In that time I started talking to a Slovenian friend about the original idea of Cultisan to be a physical business as well, a place of hospitality, inspiration and learning as well as commerce and fulfilment and that began several months of discussions around the prospect of pivoting Cultisan to a physical led offering. Again to cut a long story short we approached several properties in the wonderful part of Slovenia I now live but each time received a decisive no - despite many of these properties standing abandoned or empty (it’s a Slovenian thing to discuss another time). So Cultisan is now sleeping, waiting to see if it can find a home to wake up in.
But. On a personal level I am recharged, reenergised and I go again.

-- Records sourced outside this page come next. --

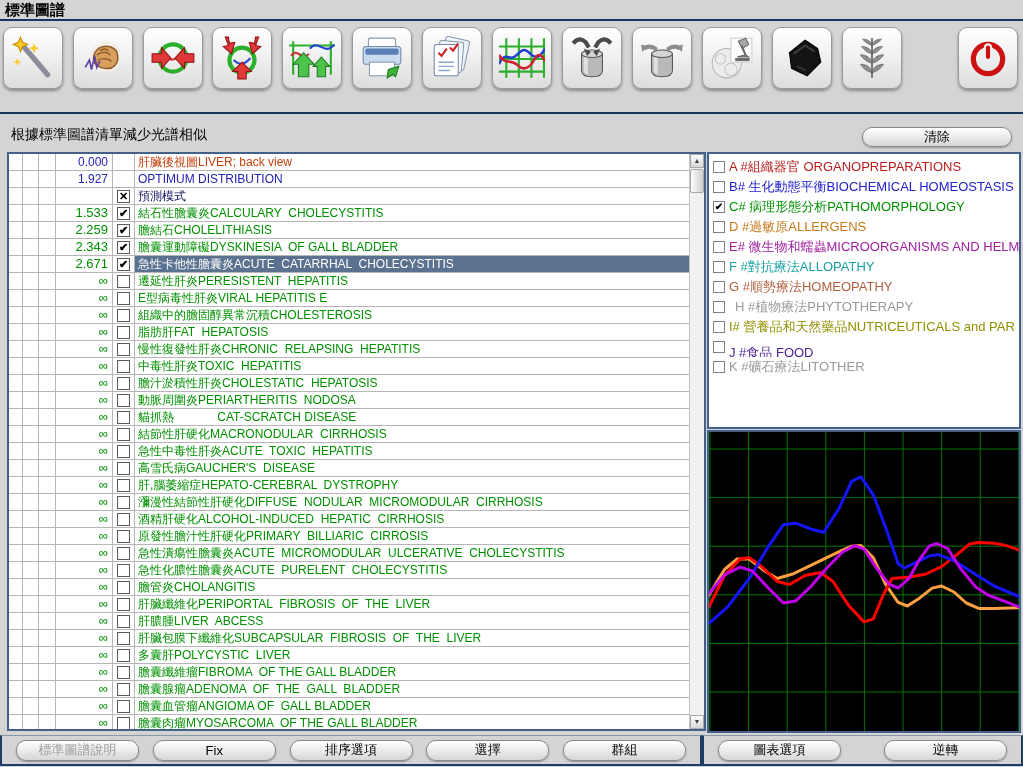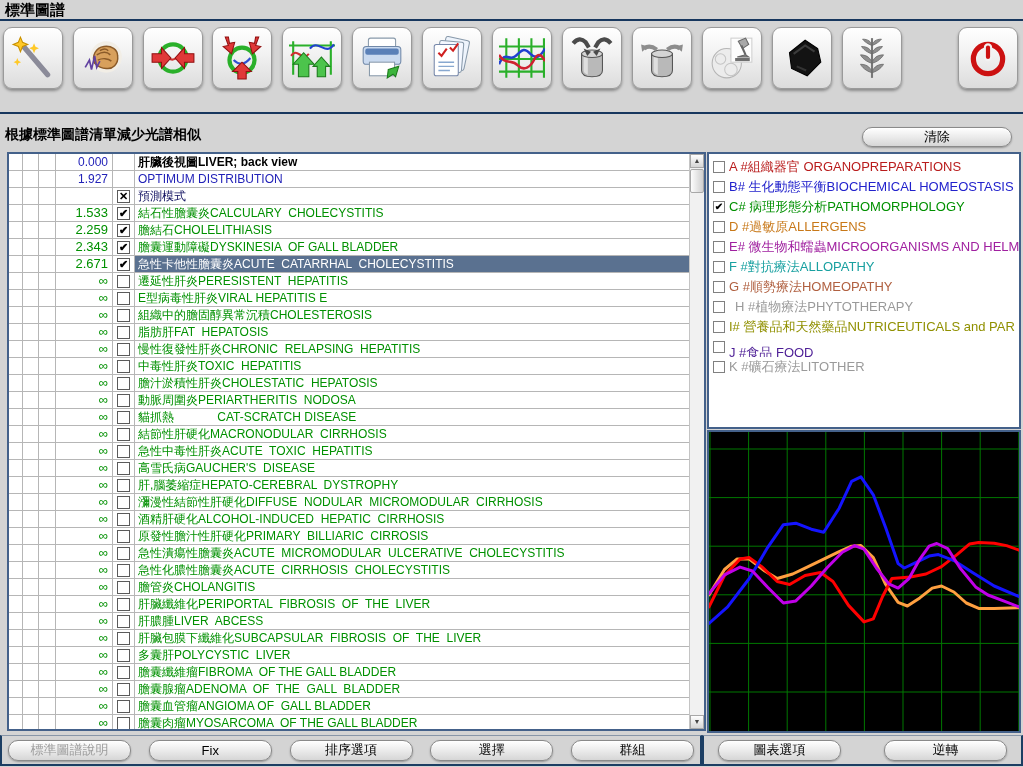--- a/index.html
+++ b/index.html
@@ -28,7 +28,7 @@
   .tool-btn svg{display:block}
 
   
-  .filter-label{position:absolute;left:5px;top:126px;font-size:14px;font-weight:bold;color:#000}
+  .filter-label{position:absolute;left:11px;top:126px;font-size:14px;font-weight:normal;color:#000}
   .btn{
     box-sizing:border-box;border:1px solid #8a8a8a;border-radius:10px;
     background:linear-gradient(180deg,#ffffff,#e9e9e9 55%,#d6d6d6);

I made one very good decision which was to move to Goriška Brda, a wine region on the West of Slovenia that creeps over the Italian border. The nature, and people, of this region have been a tonic and allowed me to recharge and come back stronger. In the background a customer turned friend from Ljubljana has become a potential partner for an evolved Cultisan with a physical base but we've not had luck trying to acquire property so that will quietly run in the background and until it's something it's nothing.
I want to stay in Southern Europe and the Balkans, lord knows the weather, wine, and food alone make this a no-brainer!
So welcome to Taste With Jase, all the values of Cultisan but with a more personal touch.
The only failure in life is not getting up, learning, and keeping on keeping on.